Exercise:
Retype the data below line for line without changing anything, but leave out the pictures.

Source data:
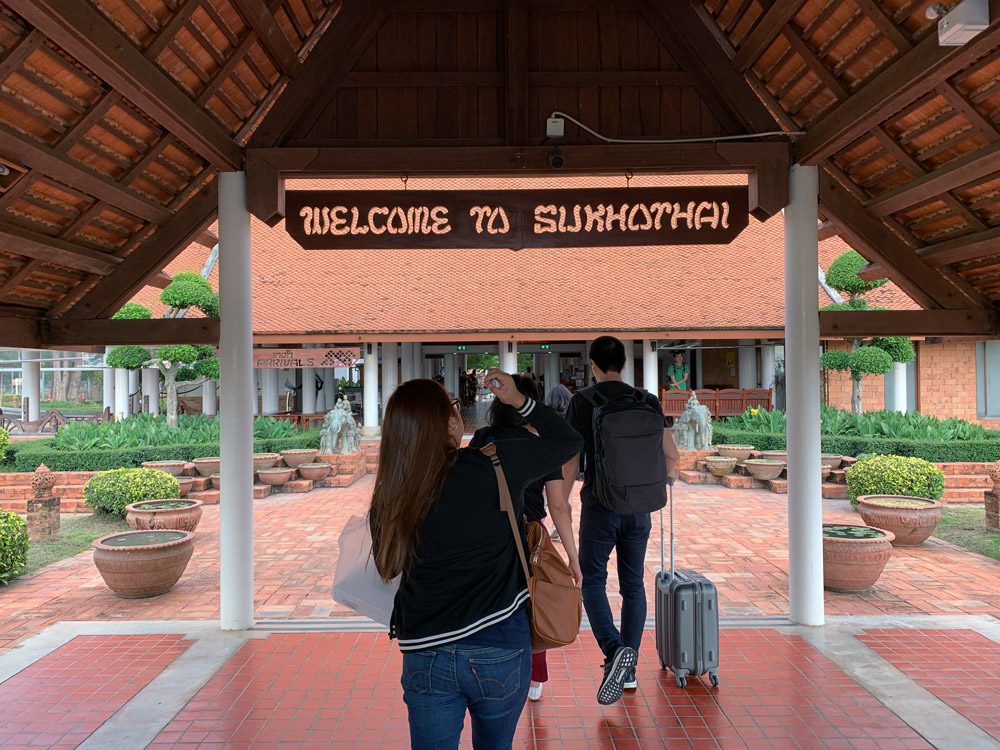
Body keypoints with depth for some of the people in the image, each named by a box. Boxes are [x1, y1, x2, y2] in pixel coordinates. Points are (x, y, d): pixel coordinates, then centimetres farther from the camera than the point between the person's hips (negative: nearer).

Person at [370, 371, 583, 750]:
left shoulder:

Response for this exercise:
Body keypoints with depth for some of the people in the image, each named by a box. Boxes are [x1, y1, x2, y2] in pixel coordinates. Points are (x, y, d): pixel coordinates, then centimetres farther from the camera than the point between the person's hips (negative: nearer).

Person at [370, 371, 583, 750]:
left shoulder:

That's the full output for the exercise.